Keen review by CPSIA-reform advocate Rick Woldenberg of yesterday’s Senate Commerce confirmation hearing for CPSC-nominee Inez Tenenbaum. He notes her general engagement and the positive tone of the hearing, some of her bobbles which one can attribute to still getting up to speed, and the frequent invoking by the nominee and committee members of the term “common sense.” Rick hopes it’s “code for an acknowledgement that the legislative scheme needs to be fixed.” We hope it’s code for “common sense.”
Rick also notes Tenenbaum’s references to the power of “guidance.” To wit:
Another worry: Ms. Tenenbaum’s apparent conviction that many problems under the CPSIA will be resolved with more guidance and the issuance of final regulations. Perhaps some issues can be resolved that way but most won’t, like tracking labels, resale shops’ legal liability under the new law, the cost of safety testing, the need to self-report for every conceivable violation of the law and the confusing state of competing regulatory agencies (CPSC versus 50 SAGs). Interestingly, Ms. Tenenbaum stated that the stays were “working” and that fewer stays will be necessary as new guidance is issued. I hope the subject of how well stays are working is on her investigative agenda when she starts her new job.
I would further note my longstanding concern that the new regulatory scheme is so complex (and therefore inherently difficult to administer) that it cannot be effectively taught. Under these circumstances, it is predictable that most if not all companies will be routinely violating the law. In other words, regulators will have their choice of enforcement actions with almost every company making children’s products. This might result in a rather coercive situation if the CPSC shows up on your doorstep. If the agency defaults to handing out big penalties for all those violations, many people will vote with their feet by leaving the industry before it happens to them (this is already happening). If the CPSC chooses to not enforce the law or to selectively enforce it, respect for the law will be damaged and an uneven and unfair administration of the law will result, a very unstable situation. Given these problems, it is absolutely necessary that the law be changed to something that can be enforced – comfortably for all concerned.
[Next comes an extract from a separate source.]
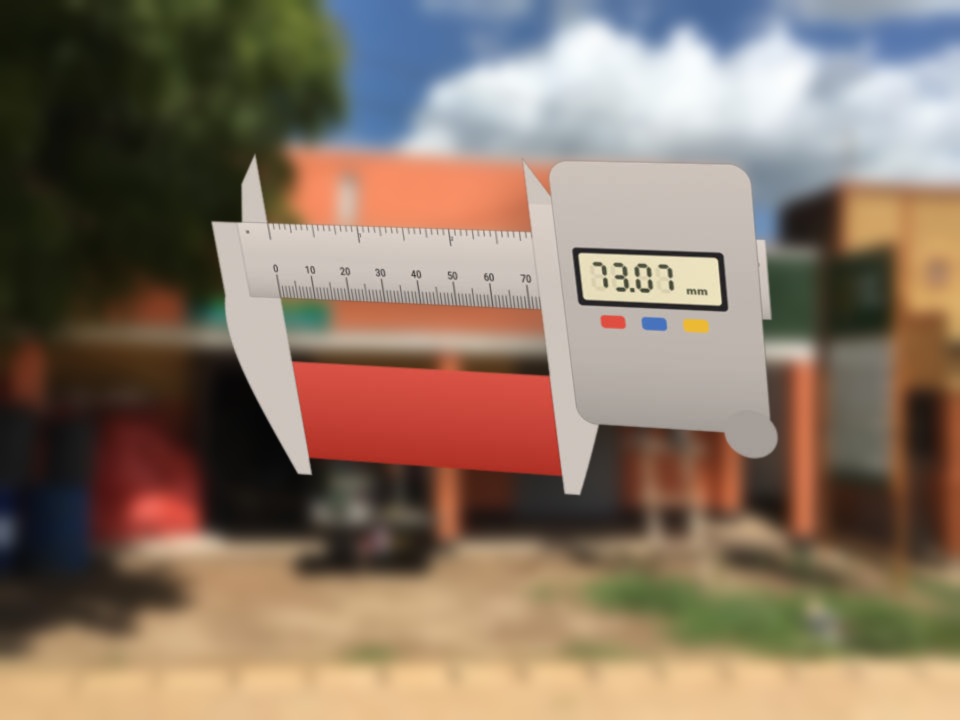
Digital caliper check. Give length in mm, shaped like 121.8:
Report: 73.07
Which brings us back to common sense. Tennessee home schooler, businesswoman and thoughtful observer of the CPSIA issue, Catherine Jaime, makes this point in a comment to our post about Sen. Hutchison’s views:
I was concerned by her “need for ‘common sense’ when it comes to enforcement”! That sounds way too subjective to me. The law needs to be clear what we can and cannot do. “Common sense” enforcement leaves too much discretion in the hands of state Attorney Generals and lawyers (not a good idea!)
If we have a LAW that is written with common sense, the common sense part of enforcement will be taken care of.
Clarity, predictability, consistency of application — sounds like the rule of law.